水凝胶是近年来生物医学领域的重要方向，其生物相容性、生物降解性和生物力学特性使其成为皮肤创面临床治疗的理想材料，具有重要的研究和临床应用价值。作为一种拥有诸多独特生物力学形状的高含水量的三维网络结构高分子材料，水凝胶的诸多力学特性具备应用于皮肤创面的潜力，如弹性、黏弹性、动态刚度及黏附性在人为调节后不仅可以保护创面，而且有助于模拟生物组织在愈合过程中的力学微环境，进而调控细胞的功能与行为，以达到促进细胞再生、强化组织修复与功能恢复的目的。同时，皮肤创面愈合的生物力学机制复杂，水凝胶用于皮肤创面的临床治疗还存在诸多挑战，未来的研究将进一步聚焦于生物力学性质在皮肤创面愈合中作用机制的研究。总之，以其独特的力学性质，水凝胶有望被更广泛地应用于皮肤创面的临床治疗中。本文总结了近年来关于水凝胶生物力学特性，包括调节机制及其应用于临床促皮肤创面修复的研究进展，强调了研究这些特性对于组织工程支架材料设计的重要性，并对力学调节创面愈合的设计、使用和临床转化进行了展望。

Hydrogels are an important direction in the field of biomedicine in recent years. Their biocompatibility, biodegradability and biomechanical properties make them ideal materials for the clinical treatment of skin wounds, and they have important research and clinical application value. As a high water content three-dimensional network structure polymer material with many unique biomechanical shapes, hydrogel has the potential to be applied to skin wounds with many mechanical properties, such as elasticity, viscoelasticity, dynamic stiffness and adhesion, which can not only protect the wound surface after artificial adjustment, but also help to simulate the mechanical microenvironment of biological tissues during healing.
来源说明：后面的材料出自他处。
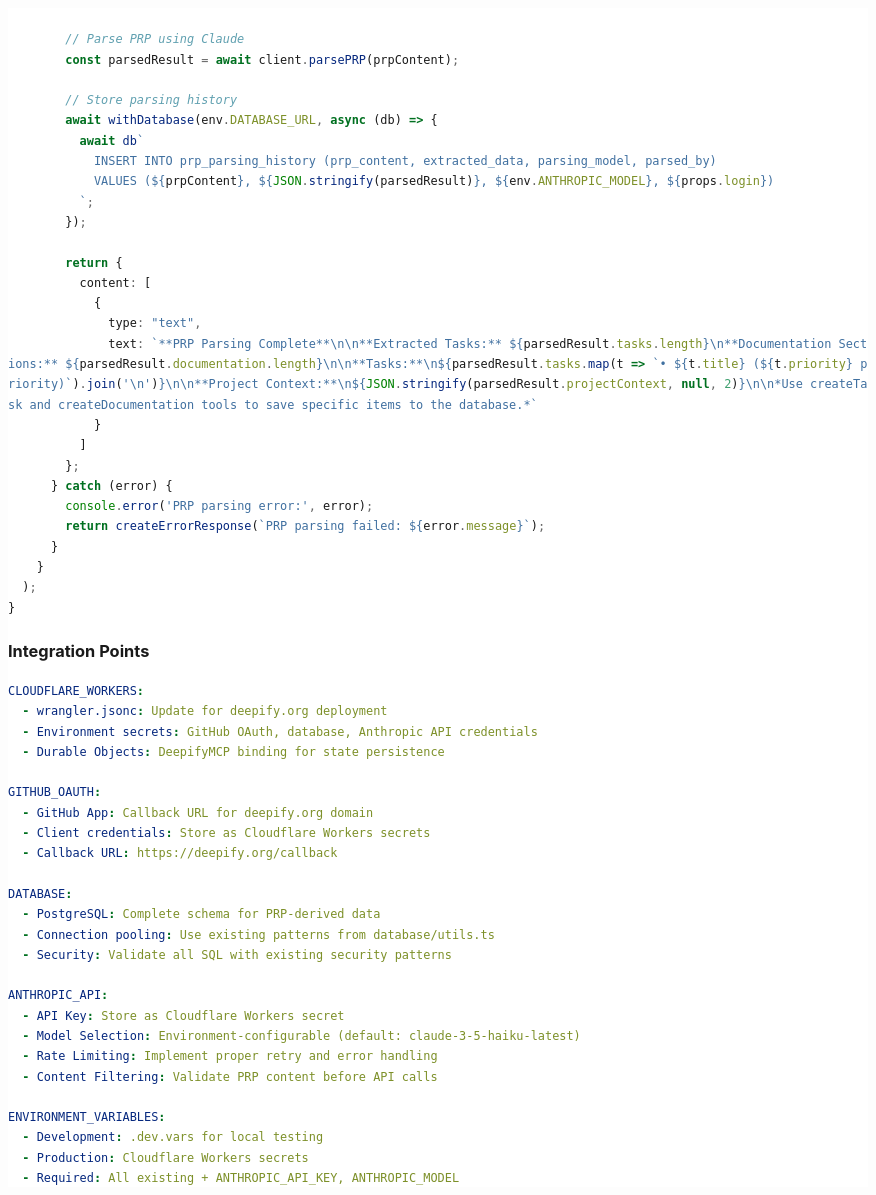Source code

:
 ```typescript

        // Parse PRP using Claude
        const parsedResult = await client.parsePRP(prpContent);

        // Store parsing history
        await withDatabase(env.DATABASE_URL, async (db) => {
          await db`
            INSERT INTO prp_parsing_history (prp_content, extracted_data, parsing_model, parsed_by)
            VALUES (${prpContent}, ${JSON.stringify(parsedResult)}, ${env.ANTHROPIC_MODEL}, ${props.login})
          `;
        });

        return {
          content: [
            {
              type: "text",
              text: `**PRP Parsing Complete**\n\n**Extracted Tasks:** ${parsedResult.tasks.length}\n**Documentation Sections:** ${parsedResult.documentation.length}\n\n**Tasks:**\n${parsedResult.tasks.map(t => `• ${t.title} (${t.priority} priority)`).join('\n')}\n\n**Project Context:**\n${JSON.stringify(parsedResult.projectContext, null, 2)}\n\n*Use createTask and createDocumentation tools to save specific items to the database.*`
            }
          ]
        };
      } catch (error) {
        console.error('PRP parsing error:', error);
        return createErrorResponse(`PRP parsing failed: ${error.message}`);
      }
    }
  );
}
```

### Integration Points

```yaml
CLOUDFLARE_WORKERS:
  - wrangler.jsonc: Update for deepify.org deployment
  - Environment secrets: GitHub OAuth, database, Anthropic API credentials
  - Durable Objects: DeepifyMCP binding for state persistence

GITHUB_OAUTH:
  - GitHub App: Callback URL for deepify.org domain
  - Client credentials: Store as Cloudflare Workers secrets
  - Callback URL: https://deepify.org/callback

DATABASE:
  - PostgreSQL: Complete schema for PRP-derived data
  - Connection pooling: Use existing patterns from database/utils.ts
  - Security: Validate all SQL with existing security patterns

ANTHROPIC_API:
  - API Key: Store as Cloudflare Workers secret
  - Model Selection: Environment-configurable (default: claude-3-5-haiku-latest)
  - Rate Limiting: Implement proper retry and error handling
  - Content Filtering: Validate PRP content before API calls

ENVIRONMENT_VARIABLES:
  - Development: .dev.vars for local testing
  - Production: Cloudflare Workers secrets
  - Required: All existing + ANTHROPIC_API_KEY, ANTHROPIC_MODEL
```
Then the function and behavior of cells are regulated to promote cell regeneration, strengthen tissue repair and functional recovery. At the same time, the biomechanical mechanism of skin wound healing is complex, and there are still many challenges in the clinical treatment of skin wounds with hydrogels. Future studies will further focus on the mechanism of biomechanical properties in skin wound healing. In conclusion, hydrogels are expected to be more widely used in the clinical treatment of skin wounds due to their unique mechanical properties. In this paper, we summarized recent research progress on biomechanical properties of hydrogels, including regulatory mechanisms and their clinical application in promoting skin wound repair, emphasized the importance of studying these properties for the design of tissue engineering scaffold materials, and prospeced the design, use and clinical transformation of mechanically regulated wound healing.